Give the lines below again, exactly as they stand, and leave out the images.

Camera geometry data:
┌────────

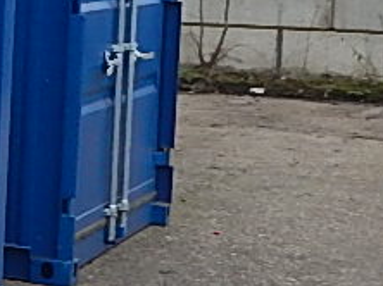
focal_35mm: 166
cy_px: 93
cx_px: -807
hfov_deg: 9.2
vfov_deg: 8.9
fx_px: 1835
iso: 125
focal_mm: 4
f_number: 3
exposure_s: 1/100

└────────

## SOLUTION FOR THIS TASK
focal_35mm: 166
cy_px: 93
cx_px: -807
hfov_deg: 9.2
vfov_deg: 8.9
fx_px: 1835
iso: 125
focal_mm: 4
f_number: 3
exposure_s: 1/100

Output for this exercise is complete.